I worry more about the rule-following of humans!
i
haha
d
simple rules or not
i
That gets to the real question in my mind: how do you specify systems in such a way that the behavior you get is going to be in the positive class as opposed to the negative class. You can't control the world, but you might be able to meaningfully funnel it 🙂
d
Well like I said, I believe that's down to intuitivity and visibility, in human cognition terms (not in terms we autistic spectrum techie types usually gravitate towards, if we want to empower "normals"!)
governments have no idea what effect their rules have on the massively parallel populace, but they get feedback in the large, and of course they often get it wrong, but that's a non-computer example of emergent behaviour from rules simple enough for representatives to comprehend!
so we only have to not be worse than that!
w
We just need to encode general search, "do these rules have any weird consequences?"
I feel that's one of my main value divers, "Hey client!" From this week, "Do you want to double the development budget to handle this 1/1000 chance of a case or are you okay with these simpler rules?"
d
Jim Coplien makes an interesting case against emergence in "Reflections on Reflection" (from 21:40 - 25:40): https://www.infoq.com/presentations/Reflection-OOP-Social However, I think he's specifically talking about a common "emergent" programming style (often employed in "OO" programming) where the known & expected behaviors of the system "emerge" out of the data model (e.g. each object or class gets a "slice" of the overall system behavior).

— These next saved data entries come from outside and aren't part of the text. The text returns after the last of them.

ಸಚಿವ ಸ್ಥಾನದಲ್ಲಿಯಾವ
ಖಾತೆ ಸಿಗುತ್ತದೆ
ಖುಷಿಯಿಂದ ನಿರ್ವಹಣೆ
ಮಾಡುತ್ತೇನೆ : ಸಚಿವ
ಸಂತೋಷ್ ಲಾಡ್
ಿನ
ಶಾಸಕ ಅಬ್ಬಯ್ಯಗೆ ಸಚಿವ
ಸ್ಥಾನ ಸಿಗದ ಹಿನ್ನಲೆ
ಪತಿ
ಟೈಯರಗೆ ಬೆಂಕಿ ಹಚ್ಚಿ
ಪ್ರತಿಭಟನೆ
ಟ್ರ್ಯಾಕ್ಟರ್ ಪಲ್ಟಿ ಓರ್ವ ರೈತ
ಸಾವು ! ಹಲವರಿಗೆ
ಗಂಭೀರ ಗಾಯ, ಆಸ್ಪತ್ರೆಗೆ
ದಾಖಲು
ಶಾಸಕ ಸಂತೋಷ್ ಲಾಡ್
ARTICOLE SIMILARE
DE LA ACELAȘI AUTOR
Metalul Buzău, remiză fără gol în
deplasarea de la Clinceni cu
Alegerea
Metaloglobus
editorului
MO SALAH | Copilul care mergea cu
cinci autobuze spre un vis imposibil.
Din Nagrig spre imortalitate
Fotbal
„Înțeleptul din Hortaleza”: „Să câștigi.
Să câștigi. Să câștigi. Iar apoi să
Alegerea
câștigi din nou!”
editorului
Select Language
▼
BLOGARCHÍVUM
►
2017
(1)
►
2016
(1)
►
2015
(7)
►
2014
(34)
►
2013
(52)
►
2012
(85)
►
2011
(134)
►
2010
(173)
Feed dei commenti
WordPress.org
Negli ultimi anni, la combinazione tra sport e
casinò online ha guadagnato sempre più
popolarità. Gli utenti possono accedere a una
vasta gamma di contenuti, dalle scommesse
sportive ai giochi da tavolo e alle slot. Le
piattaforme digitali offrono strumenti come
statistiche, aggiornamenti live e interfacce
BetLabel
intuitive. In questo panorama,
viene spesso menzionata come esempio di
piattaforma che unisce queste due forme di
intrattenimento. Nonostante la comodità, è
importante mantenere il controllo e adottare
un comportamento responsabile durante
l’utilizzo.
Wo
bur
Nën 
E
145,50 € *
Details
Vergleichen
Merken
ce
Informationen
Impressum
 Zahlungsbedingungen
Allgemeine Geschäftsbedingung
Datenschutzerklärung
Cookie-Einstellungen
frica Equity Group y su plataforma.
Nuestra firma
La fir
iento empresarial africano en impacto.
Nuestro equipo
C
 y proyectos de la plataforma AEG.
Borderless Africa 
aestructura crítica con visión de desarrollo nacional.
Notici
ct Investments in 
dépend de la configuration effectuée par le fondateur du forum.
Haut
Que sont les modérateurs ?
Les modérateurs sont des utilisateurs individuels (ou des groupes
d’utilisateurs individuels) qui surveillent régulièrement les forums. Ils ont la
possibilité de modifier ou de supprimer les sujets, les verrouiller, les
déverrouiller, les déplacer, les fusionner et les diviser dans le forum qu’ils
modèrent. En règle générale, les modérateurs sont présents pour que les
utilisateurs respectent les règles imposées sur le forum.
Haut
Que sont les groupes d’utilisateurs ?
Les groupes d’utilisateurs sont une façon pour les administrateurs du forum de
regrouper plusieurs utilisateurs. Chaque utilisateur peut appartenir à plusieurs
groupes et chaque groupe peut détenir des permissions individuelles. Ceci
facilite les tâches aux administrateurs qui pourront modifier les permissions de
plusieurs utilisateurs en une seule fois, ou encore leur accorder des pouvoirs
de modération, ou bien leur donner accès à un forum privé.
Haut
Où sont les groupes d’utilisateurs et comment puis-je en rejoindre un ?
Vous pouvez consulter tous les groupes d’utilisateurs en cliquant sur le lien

That kind of emergence is bad, and makes code much more complex and unpredictable than necessary. So I think it's a matter of deciding / understanding where emergence is great, and where it is not (e.g. growable systems vs. the concrete specifications within individual programs).
c
That gets to the real question in my mind: how do you specify systems in such a way that the behavior you get is going to be in the positive class as opposed to the negative class. You can't control the world, but you might be able to meaningfully funnel it
@ibdknox I think the solution to this is to structure the system not around explicit limitations but around smaller-scoped quid-pro-quo contracts, and to limit UB within contracts but not between them. One of the problems with the current generation of digital systems is that they severely limit flexibility. The supposed benefit of these systems over say paper ones is an increase in data integrity, but it doesn't necessarily have that effect. For example, suppose we have paper forms for people who are taken into police custody, and this form has a "DOB" field. Officers might reasonably want to write into this field things like "1970", "Claims 2005 but clearly older", "1st March, 1969 or 1968 (too drunk can't remember)" etc etc. If this form is digitized, then the DOB field might reasonably be made to be a Date picker. Now, not only can none of these be entered, but what's more we might be coerced into entering invalid data like "01/01/1970" instead of "1970"! However, obviously there were reasons to ask for the DOB to be a valid date. It let's us do powerful things like query all people born within a specific range. It let's us reason more easily around the rest of the system because we can make valid assumptions. However it's wrong to think that this more restrictive design is definitely "safer" - this is just arrogance on the part of the people at the time of design, thinking they definitely know better than future users. Systems like this should be designed more along the lines of; 1. I want a date of the form 01/01/1970, and I will let you know if you don't give me that 2. IF you give me that, THEN I can perform this other action 3. Otherwise, I can't help you I think this is why Unix tools are so heavily in the "good" side of emergent behaviour. Each one is simple, has an easy to understand contract, and individually has no undefined behaviour. Together they can create fantastic things in unexpected ways. The same is true (in a way) of LEGO. Disaster strikes when a tower of assumptions is built up and then changed somewhere in the distance. Keep assumptions local and explicit and this should be avoided.